5. The AHI estimation unit is, Using a machine learning model trained to take AH information, which indicates the percentage of time during sleep when the organism experiences apnea (A) and hypopnea (H) based on the organism's overnight polysomnography information, as input, and to output manual AHI obtained by an overnight polysomnography examination based on the overnight polysomnography information, The AH information acquisition unit is configured to estimate the AHI based on the AH information it has acquired. The AHI estimation system according to claim 1.
6. A second overnight polysomnography data and a second manual AHI obtained by an overnight polysomnography examination based on the second overnight polysomnography data are obtained. Based on the second overnight polysomnography information, the AH information is acquired. The system further comprises a model adjustment unit configured to additionally train the machine learning model so that it takes AH information obtained based on the second overnight polysomnography information as input and outputs the second manual AHI. The AHI estimation system according to claim 5.
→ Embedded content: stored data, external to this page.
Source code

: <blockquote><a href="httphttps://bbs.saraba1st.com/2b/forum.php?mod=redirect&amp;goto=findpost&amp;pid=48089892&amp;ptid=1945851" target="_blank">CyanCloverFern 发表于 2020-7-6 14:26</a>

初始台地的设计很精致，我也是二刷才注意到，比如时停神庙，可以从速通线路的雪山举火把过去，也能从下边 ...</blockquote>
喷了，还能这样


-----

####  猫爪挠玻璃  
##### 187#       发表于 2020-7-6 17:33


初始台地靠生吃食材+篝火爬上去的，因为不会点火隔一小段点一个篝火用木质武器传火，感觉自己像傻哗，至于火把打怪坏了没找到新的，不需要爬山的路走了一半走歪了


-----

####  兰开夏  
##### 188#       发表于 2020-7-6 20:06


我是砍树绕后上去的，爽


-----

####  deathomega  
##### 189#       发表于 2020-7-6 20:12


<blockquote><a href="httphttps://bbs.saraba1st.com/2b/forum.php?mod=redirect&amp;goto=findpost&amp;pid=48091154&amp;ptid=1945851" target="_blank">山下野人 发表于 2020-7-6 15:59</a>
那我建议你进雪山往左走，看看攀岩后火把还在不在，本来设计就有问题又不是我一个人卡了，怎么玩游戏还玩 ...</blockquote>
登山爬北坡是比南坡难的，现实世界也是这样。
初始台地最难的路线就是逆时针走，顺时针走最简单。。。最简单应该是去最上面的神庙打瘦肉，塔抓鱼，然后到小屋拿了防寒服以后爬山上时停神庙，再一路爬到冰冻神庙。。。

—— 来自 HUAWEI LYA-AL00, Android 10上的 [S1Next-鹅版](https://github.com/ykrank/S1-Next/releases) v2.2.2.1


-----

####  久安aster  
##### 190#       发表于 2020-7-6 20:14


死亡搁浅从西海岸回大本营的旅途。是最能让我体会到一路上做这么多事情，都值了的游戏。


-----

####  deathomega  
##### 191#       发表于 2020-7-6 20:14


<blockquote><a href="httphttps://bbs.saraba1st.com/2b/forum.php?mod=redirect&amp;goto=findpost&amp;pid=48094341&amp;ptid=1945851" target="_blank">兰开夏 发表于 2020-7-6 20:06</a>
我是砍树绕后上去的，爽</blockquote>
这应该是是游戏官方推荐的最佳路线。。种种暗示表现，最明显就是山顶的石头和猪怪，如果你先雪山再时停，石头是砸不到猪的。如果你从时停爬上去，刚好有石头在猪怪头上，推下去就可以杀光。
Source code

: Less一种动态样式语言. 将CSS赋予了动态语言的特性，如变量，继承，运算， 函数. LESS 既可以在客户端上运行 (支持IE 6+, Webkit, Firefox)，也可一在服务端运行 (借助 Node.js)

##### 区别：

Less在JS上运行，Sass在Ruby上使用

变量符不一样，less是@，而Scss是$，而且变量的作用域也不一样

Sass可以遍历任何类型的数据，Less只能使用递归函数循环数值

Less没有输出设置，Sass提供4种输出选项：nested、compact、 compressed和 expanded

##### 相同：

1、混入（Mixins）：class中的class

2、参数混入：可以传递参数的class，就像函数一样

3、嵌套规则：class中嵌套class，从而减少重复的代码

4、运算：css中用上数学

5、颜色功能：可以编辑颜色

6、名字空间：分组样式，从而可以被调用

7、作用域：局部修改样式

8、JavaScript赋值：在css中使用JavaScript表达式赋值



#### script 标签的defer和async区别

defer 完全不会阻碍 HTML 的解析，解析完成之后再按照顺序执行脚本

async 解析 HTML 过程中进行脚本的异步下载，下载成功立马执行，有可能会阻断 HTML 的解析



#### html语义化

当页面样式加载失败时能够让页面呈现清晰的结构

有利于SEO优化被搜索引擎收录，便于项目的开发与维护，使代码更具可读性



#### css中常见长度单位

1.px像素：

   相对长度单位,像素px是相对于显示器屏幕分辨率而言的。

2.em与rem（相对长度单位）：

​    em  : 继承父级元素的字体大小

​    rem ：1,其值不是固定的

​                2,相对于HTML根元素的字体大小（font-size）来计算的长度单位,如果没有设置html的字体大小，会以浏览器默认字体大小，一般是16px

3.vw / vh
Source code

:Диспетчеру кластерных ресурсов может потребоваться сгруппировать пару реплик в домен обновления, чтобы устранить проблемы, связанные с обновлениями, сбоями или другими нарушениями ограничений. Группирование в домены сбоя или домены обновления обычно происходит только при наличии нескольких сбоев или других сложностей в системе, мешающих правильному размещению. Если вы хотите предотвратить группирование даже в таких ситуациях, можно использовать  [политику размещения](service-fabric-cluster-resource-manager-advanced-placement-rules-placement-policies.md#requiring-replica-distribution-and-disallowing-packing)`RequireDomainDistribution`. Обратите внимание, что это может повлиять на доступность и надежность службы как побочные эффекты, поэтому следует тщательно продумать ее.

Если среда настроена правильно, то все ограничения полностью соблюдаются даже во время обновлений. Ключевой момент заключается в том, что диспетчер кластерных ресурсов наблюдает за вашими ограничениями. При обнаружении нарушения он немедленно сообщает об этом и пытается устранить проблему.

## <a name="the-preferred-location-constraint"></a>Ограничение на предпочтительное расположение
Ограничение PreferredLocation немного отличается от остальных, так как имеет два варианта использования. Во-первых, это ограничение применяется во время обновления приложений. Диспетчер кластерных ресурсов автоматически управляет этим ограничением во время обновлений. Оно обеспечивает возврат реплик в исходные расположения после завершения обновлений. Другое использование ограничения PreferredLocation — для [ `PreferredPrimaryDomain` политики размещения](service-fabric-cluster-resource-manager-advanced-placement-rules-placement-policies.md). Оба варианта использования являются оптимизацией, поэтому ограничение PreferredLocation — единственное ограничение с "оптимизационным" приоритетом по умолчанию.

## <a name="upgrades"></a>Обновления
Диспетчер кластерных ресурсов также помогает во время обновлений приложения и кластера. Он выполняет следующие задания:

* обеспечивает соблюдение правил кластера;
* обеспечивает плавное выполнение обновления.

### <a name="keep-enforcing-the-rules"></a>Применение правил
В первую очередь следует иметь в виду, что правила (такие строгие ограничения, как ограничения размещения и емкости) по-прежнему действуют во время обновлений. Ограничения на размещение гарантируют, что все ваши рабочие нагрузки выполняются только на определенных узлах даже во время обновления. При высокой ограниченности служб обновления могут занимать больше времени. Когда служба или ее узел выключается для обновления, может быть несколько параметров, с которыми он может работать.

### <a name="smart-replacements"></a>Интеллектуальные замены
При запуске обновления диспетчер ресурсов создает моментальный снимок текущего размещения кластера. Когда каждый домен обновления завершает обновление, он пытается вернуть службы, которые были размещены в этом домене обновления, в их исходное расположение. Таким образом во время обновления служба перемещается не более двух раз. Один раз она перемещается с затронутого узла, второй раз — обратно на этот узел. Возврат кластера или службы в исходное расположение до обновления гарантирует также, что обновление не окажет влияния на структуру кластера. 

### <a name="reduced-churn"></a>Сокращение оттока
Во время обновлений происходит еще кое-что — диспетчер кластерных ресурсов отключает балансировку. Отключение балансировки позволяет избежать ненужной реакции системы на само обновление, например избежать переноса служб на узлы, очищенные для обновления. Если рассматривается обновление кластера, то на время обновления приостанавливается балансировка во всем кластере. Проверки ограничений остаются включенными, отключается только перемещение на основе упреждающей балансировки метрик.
7. The system further includes a symptom evaluation unit that evaluates the severity of sleep apnea syndrome in the living organism based on the estimated AHI and outputs information indicating the evaluated severity. The AHI estimation system according to claim 1.
8. Time-series pulse wave information is acquired from the living organism, and based on the pulse wave information, AH information is acquired indicating the percentage of time during which the living organism experiences apnea (A) and hypopnea (H) during sleep. Based on the aforementioned AH information, the Apnea-Hypopnea Index (AHI) is estimated. A method for estimating AHI, including the following.
9. A program for causing a computer to perform each step of the AHI estimation method described in claim 8.
10. A wearable device comprising a pulse wave sensor and a control unit, The control unit, By acquiring pulse wave information over time from the living body, Based on the pulse wave information, AH information is obtained that indicates the proportion of time during which the body experiences apnea (A) and hypopnea (H) during sleep. A wearable device configured in such a way.
11. The wearable device is a ring device that can be worn on a person's finger. The wearable device according to claim 10.
12. A method for controlling a wearable device comprising a pulse wave sensor and a control unit, The pulse wave sensor acquires pulse wave information from the living body over time. Based on the pulse wave information, AH information is obtained that indicates the proportion of time during which the body experiences apnea (A) and hypopnea (H) during sleep. method.
13. A program for causing a computer to perform each step of the method for controlling the wearable device described in claim 12.